Usually limited to “stakeholder management,” politics is hard to frame within a KPI or an OKR. For that reason, it’s usually shunned under the rug of product literature. The fact is that, the higher you are in a business hierarchy, the more politics play a part in contrast to traditional product concepts.
If you think about OpenAI as a cohesive, uniform entity, their product plan was perfect! They were iterating their product towards better assessing user needs and how to make money from it, while not losing sight of ethical concerns. They deprioritized addressing ethical risks in favor of addressing business risks, which is totally fine. Prioritization is what is expected from a good product plan.

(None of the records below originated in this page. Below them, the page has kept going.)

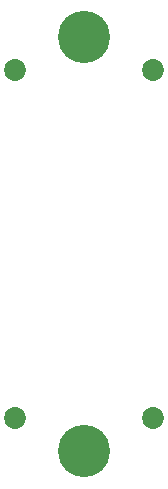
<source format=gbs>
G75*
G70*
%OFA0B0*%
%FSLAX24Y24*%
%IPPOS*%
%LPD*%
%AMOC8*
5,1,8,0,0,1.08239X$1,22.5*
%
%ADD10C,0.1740*%
%ADD11C,0.0730*%
D10*
X010101Y026401D03*
X010101Y040201D03*
D11*
X007801Y039101D03*
X012401Y039101D03*
X012401Y027501D03*
X007801Y027501D03*
M02*

</source>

Despite all that, in a single weekend, the company went from “Google’s rival” to “We don’t know if they’ll exist next week.” No amount of product anti-pattern did it, it was all bad politics. Altman took the board for granted, and the board got hurt and thought their mission was greater than their CEO. What baffles me the most in this whole story is how blindsided each party was concerning the other’s actions.
Politics is often considered a rotten practice, but it’s just communication manifested. When it’s said that a good product manager has to be a good communicator, it’s exactly because of situations like that. You’re most probably not in the position of a high executive in a groundbreaking AI company, but you for sure have already been faced with similar challenges.
Communication is not the same as building consensus, and that applies to politics. I’m not advocating that one party should have done this or that to more effectively undermine the other. Instead, if both parties kept their ground but were constantly effectively communicating with each other, this chaos could have been averted, and OpenAI would still be poised for a great future with great products.
OpenAI’s history will make the ranks of books, movies, and lectures in universities for sure. My job here was just to scratch the surface of all that happened and try to shed some light on what we can take away from the good and the bad.
Starting small and focusing on disrupting the fields of scientists and enthusiasts was definitely a winning call from OpenAI’s earlier days. Pivoting towards a customer-oriented strategy, as well as building on top of previously learned lessons to avoid dying out too soon as just another funny trinket, was masterful from the company.
Unfortunately, they made mistakes in the same way they made great decisions. Downplaying the need for ethical discussion on product development, specifically on such a convoluted subject as super artificial intelligence, and being unable to establish proper and effective internal communication were the factors that led what could be an amazing product down to the hangman’s row.
None of us could say we would have done differently, but that doesn’t mean we can’t learn from other’s mistakes.